%%

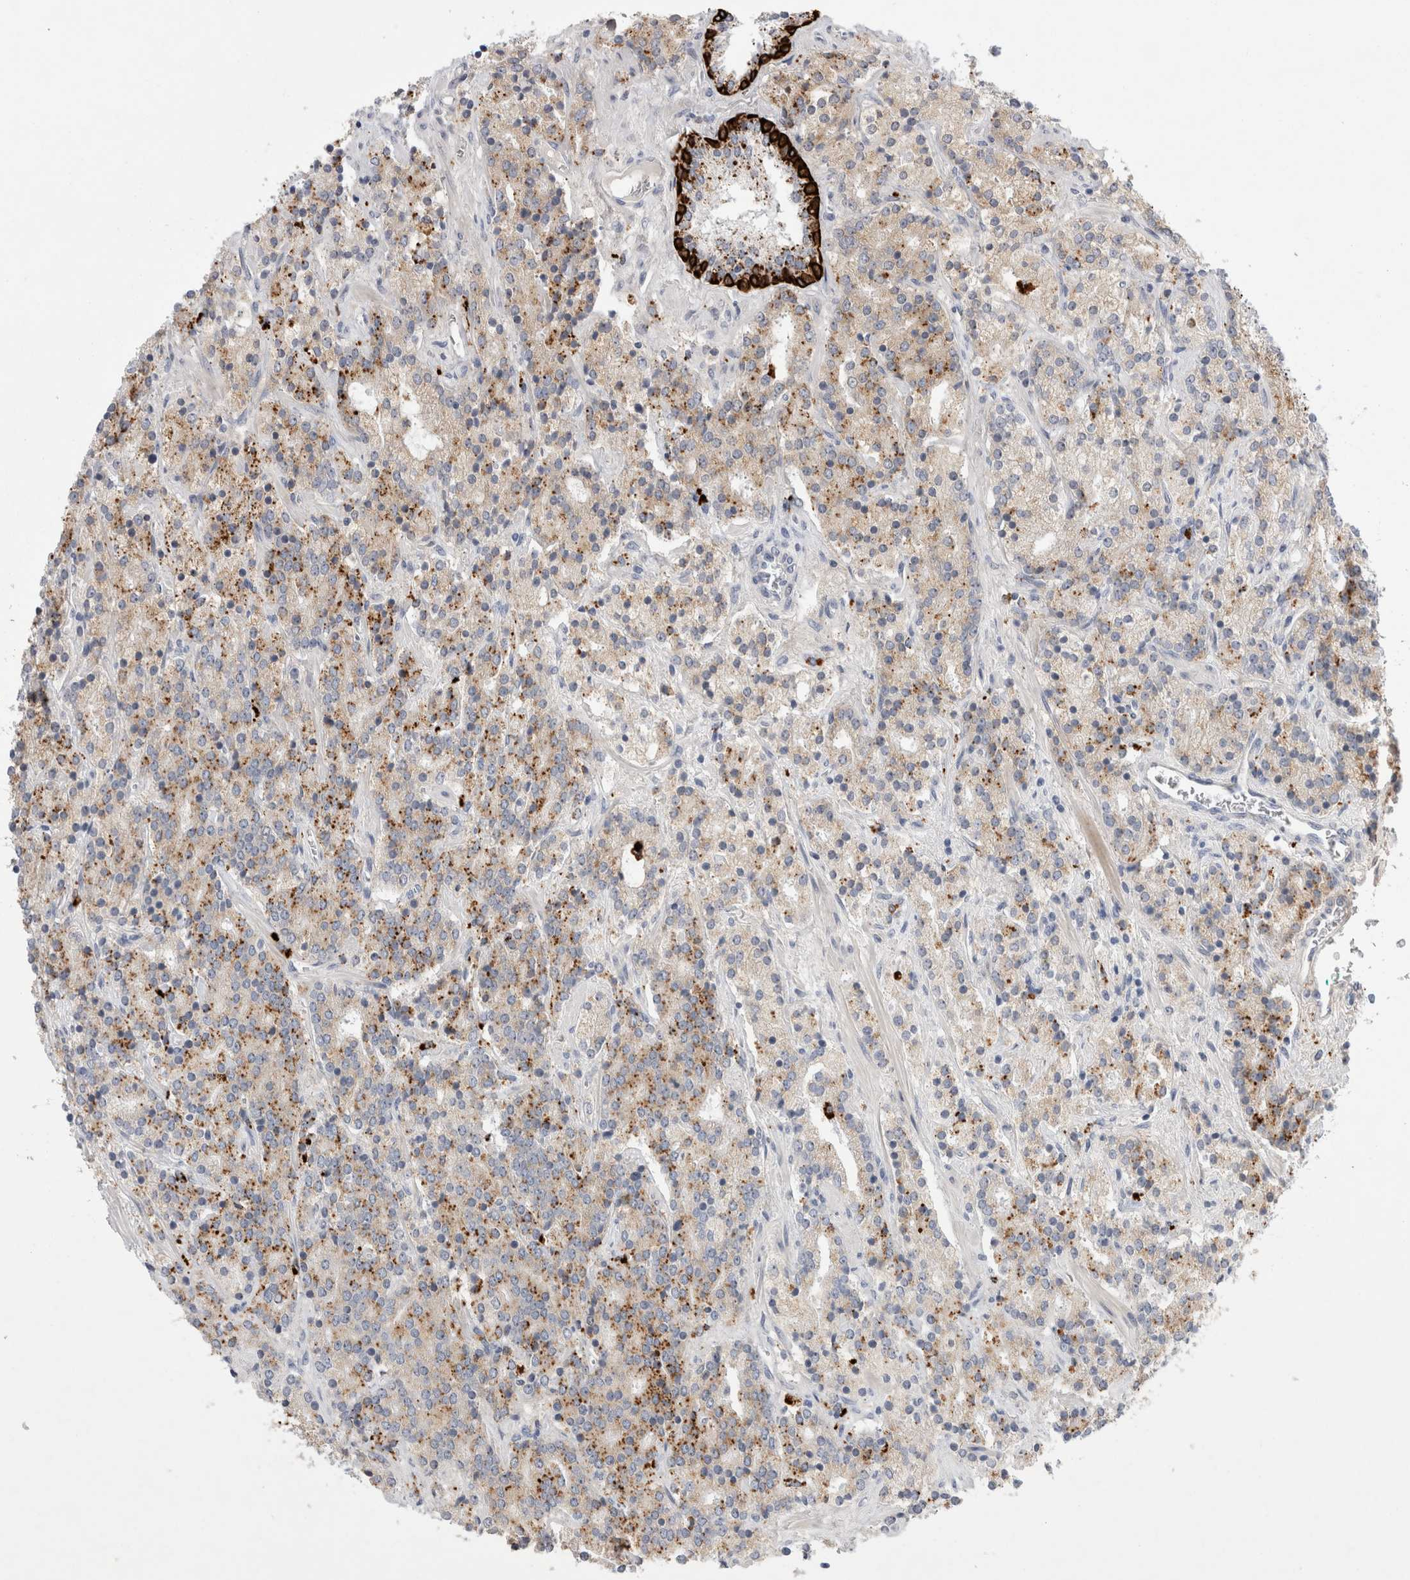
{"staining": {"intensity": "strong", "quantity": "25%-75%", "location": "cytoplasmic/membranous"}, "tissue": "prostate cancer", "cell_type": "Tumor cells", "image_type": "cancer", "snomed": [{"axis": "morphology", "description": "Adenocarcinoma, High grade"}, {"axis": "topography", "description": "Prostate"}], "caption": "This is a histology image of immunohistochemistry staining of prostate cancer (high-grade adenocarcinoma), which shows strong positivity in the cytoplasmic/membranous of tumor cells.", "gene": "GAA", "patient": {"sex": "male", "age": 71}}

%%
%%

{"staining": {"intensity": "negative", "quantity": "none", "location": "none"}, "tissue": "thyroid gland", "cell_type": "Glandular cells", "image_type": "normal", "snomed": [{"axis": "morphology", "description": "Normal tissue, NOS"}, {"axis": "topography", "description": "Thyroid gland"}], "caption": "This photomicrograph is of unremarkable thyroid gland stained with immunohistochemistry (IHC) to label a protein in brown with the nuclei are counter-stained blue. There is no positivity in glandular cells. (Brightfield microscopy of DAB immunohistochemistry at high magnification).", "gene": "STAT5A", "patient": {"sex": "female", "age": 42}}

%%
%%

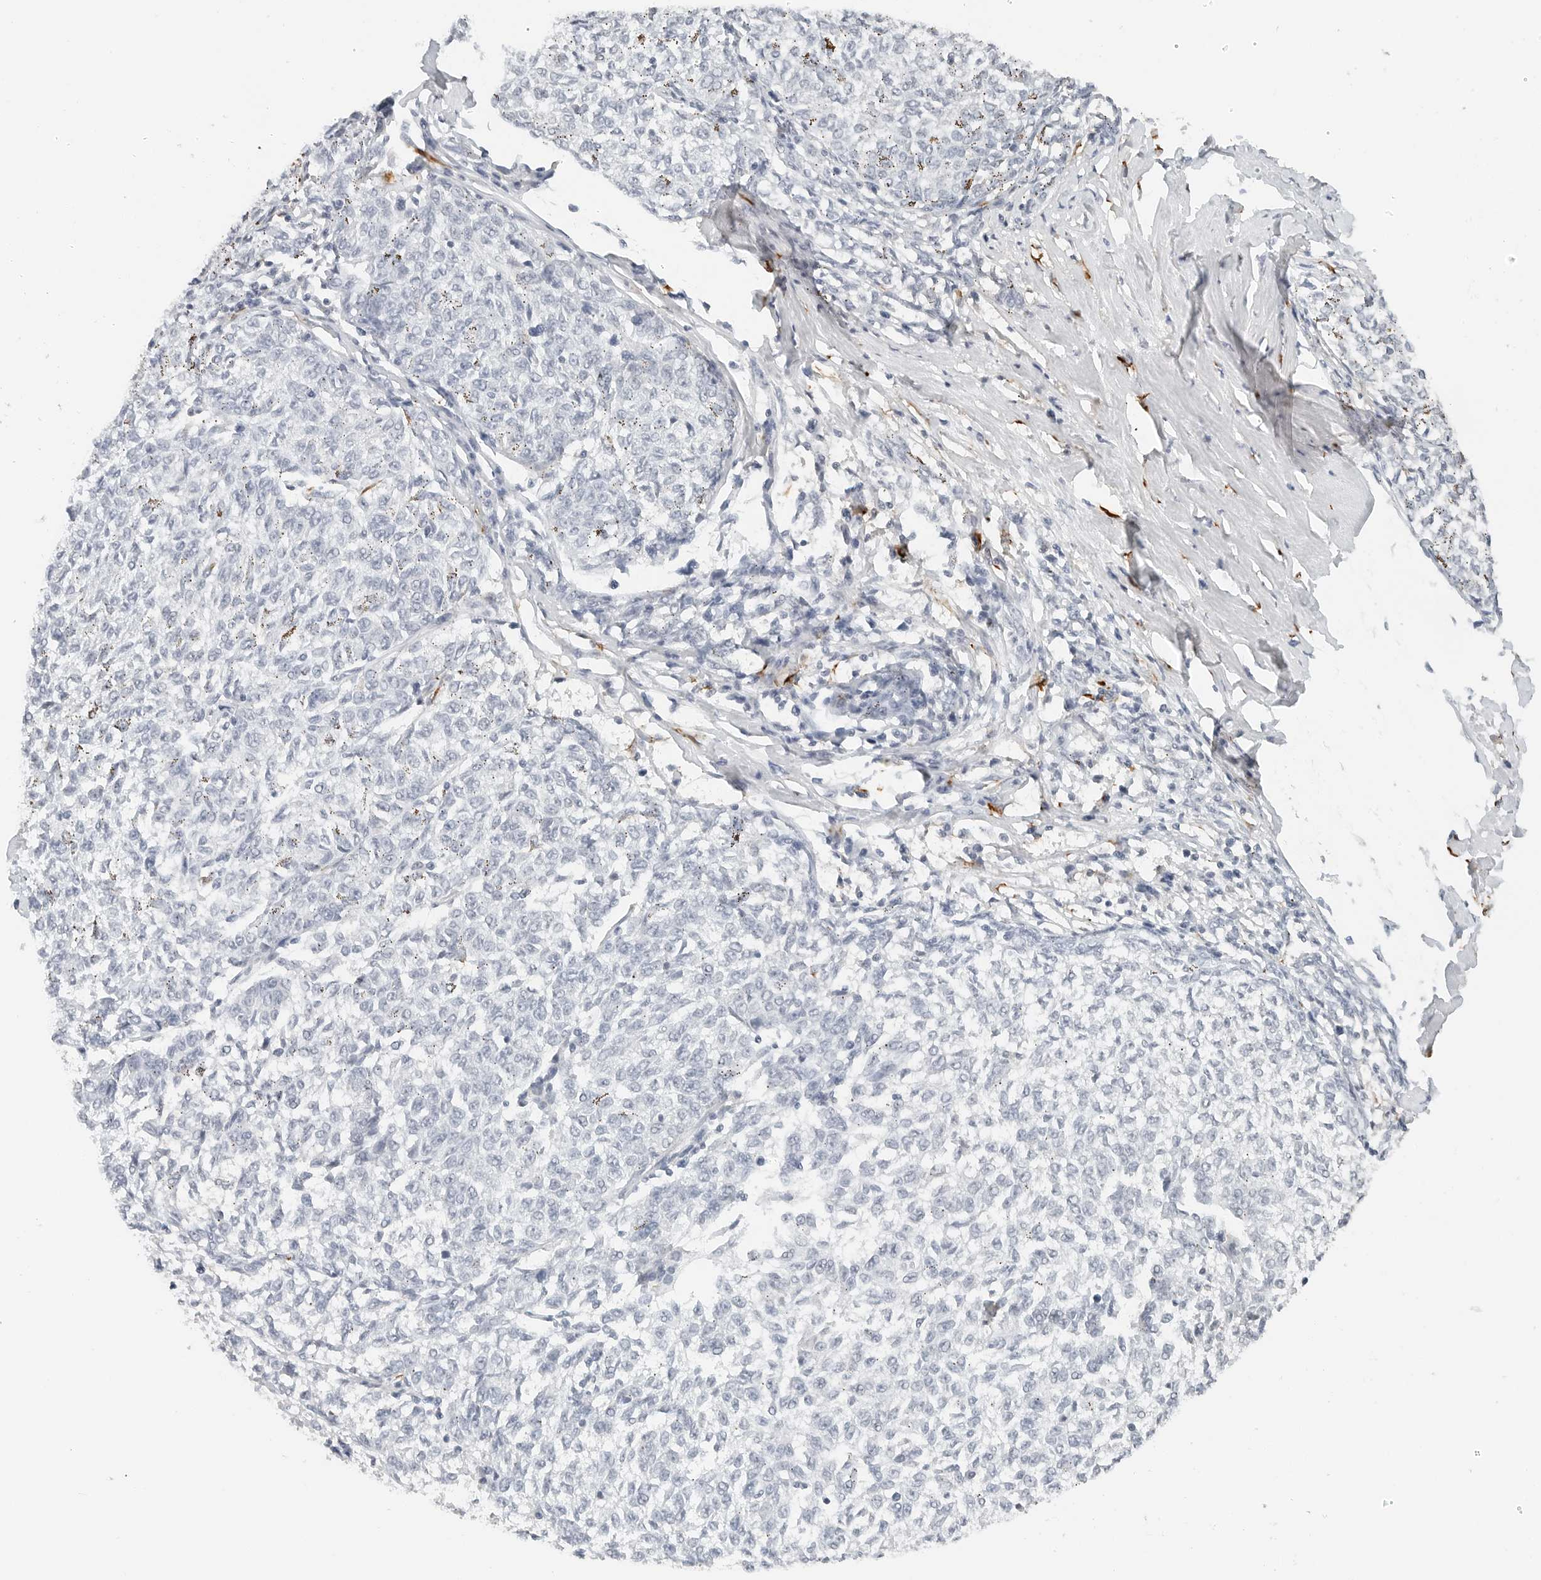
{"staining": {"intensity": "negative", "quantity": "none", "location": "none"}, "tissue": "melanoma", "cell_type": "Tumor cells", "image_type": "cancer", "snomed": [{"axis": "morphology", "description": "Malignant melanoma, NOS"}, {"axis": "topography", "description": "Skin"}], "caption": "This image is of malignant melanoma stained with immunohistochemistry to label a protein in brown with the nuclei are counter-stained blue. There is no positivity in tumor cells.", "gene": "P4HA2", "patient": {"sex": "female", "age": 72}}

%%

→ **DIRECTIONS**
Using the material above, work out how many lines contain the string "stained". Give the number only.

→ **SOLUTION TO THE EXERCISE**
2